----- Potongan Dokumen -----
Biografi Ali bin Abi Thalib
Pada: September 24, 2011
Ali bin Abi Thalib adalah anak bungsu dari enam bersaudara pasangan Abu Thalib bin Abdul Muththalib dan Fatimah binti Asad. Ia dilahirkan di Mekah, tepatnya di Ka’bah (jum’at 13 Rajab 600 M). Ketika lahir ibunya memberi nama Haidarah, atau Haidar yang berarti singa, seperti nama ayahnya, Asad, juga berarti singa.
----- Data Tersedia -----
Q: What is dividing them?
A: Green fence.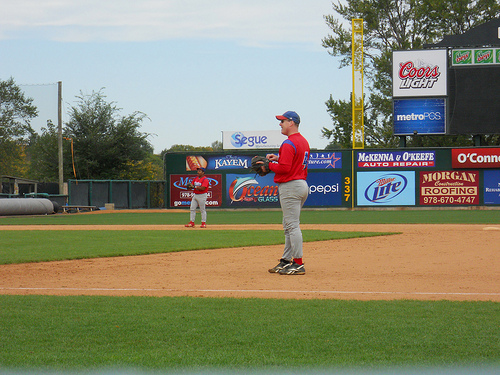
-----
Daftar Tugas:
1. Salin ulang kata demi kata bagian biografi Ali bin Abi Thalib dari "Biografi Ali bin" sampai "juga berarti singa.".
2. Teruskan biografi Ali bin Abi Thalib, dimulai setelah kalimat terakhirnya.

Hasil Latihan:
1.
Biografi Ali bin Abi Thalib
Pada: September 24, 2011
Ali bin Abi Thalib adalah anak bungsu dari enam bersaudara pasangan Abu Thalib bin Abdul Muththalib dan Fatimah binti Asad. Ia dilahirkan di Mekah, tepatnya di Ka’bah (jum’at 13 Rajab 600 M). Ketika lahir ibunya memberi nama Haidarah, atau Haidar yang berarti singa, seperti nama ayahnya, Asad, juga berarti singa.

2.
Tetapi Abu Talib memberi nama Ali yang berarti luhur, tinggi, dan agung, nama yang kemudian lebih dikenal, nama yang memang sesuai dengan sifat-sifatnya. Ali bin Abi Thalib adalah orang pertama dari kalangan Quraisy yang lahir dari ibu-bapa yang sama-sama dari keturunan Bani Hasyim. Sebelum itu keluarga Bani Hasyim selalu bersemenda dengan keluarga lain di luar mereka. Kuniah-nya adalah Abu Hasan, ia digelari Abu Turab dan Karramallahu Wajha. Ia adalah sepupu Nabi Muhammad saw sekaligus menantu Nabi, Ali bin abi Thalib menikah dengan Fatimah, putri Rasulullah saw dengan Khadijah. Ali bertunangan dengan Fatimah sebelum Perang Badar tetapi pernikahan mereka dilangsungkan kira-kira tiga bulan selepas itu. Ketika itu Ali berusia 21 tahun dan Fatimah berusia 15 tahun.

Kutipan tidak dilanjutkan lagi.